I think my usage of PatternMatching is wrong.
No memory corruption in the code not shown in this post.

@ftynse Can you give some simple example how to do this using PatternRewriter?

I am confused that I do not see how to create my “tuple_get” op,
without funcOp.insertArgument,
because the input of tuple_get is a BlockArgument

Like I said above, direct IR mutation (i.e. not using the PatternRewriter object) is not allowed within the rewriting infra.

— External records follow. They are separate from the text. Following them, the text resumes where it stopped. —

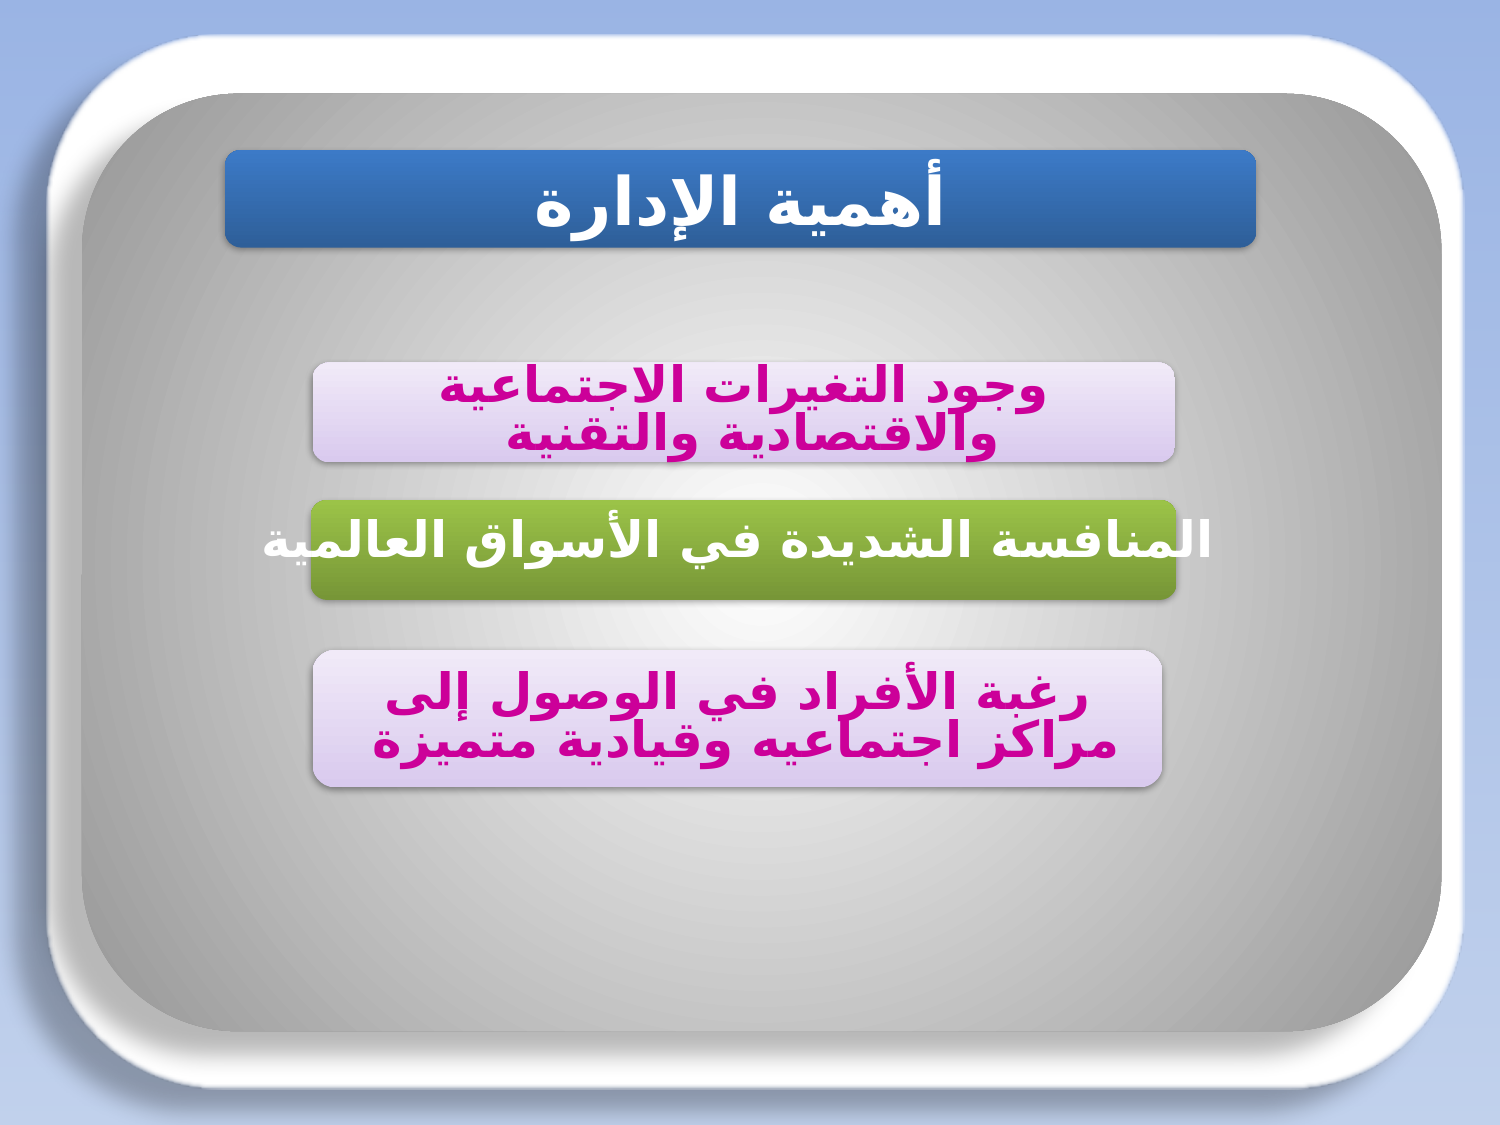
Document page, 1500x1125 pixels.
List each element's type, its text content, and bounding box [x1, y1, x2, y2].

text_box [79, 91, 1444, 1034]
footer اعداد / أ. غادة الرشيد [512, 1042, 988, 1103]
text_box [49, 34, 1468, 1089]
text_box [237, 499, 1238, 601]
text_box وجود التغيرات الاجتماعية والاقتصادية والتقنية [311, 361, 1176, 464]
text_box رغبة الأفراد في الوصول إلى مراكز اجتماعيه وقيادية متميزة [311, 649, 1164, 789]
text_box [0, 0, 1500, 1125]
text_box أهمية الإدارة [224, 149, 1257, 248]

There is no simple example. The closest thing I can think of is the func-to-llvm conversion. It consists of a rewrite pattern: https://github.com/llvm/llvm-project/blob/3d51b40c4a4855a36a503d269c6c484404652949/mlir/lib/Conversion/FuncToLLVM/FuncToLLVM.cpp#L473, a type converter rule for function signatures that change the type https://github.com/llvm/llvm-project/blob/3d51b40c4a4855a36a503d269c6c484404652949/mlir/lib/Conversion/LLVMCommon/TypeConverter.cpp#L251 and argument materialization for memref types https://github.com/llvm/llvm-project/blob/3d51b40c4a4855a36a503d269c6c484404652949/mlir/lib/Conversion/LLVMCommon/TypeConverter.cpp#L160-L176. Argument materialization is where you can insert your tuple_get the same way func-to-llvm inserts undef and insertelement to reconstruct the memref descriptor. You can read more about the signature changes that are performed during func-to-llvm here LLVM IR Target - MLIR and about the type converter set up here Dialect Conversion - MLIR. This is arguably the most complex piece of the infrastructure though.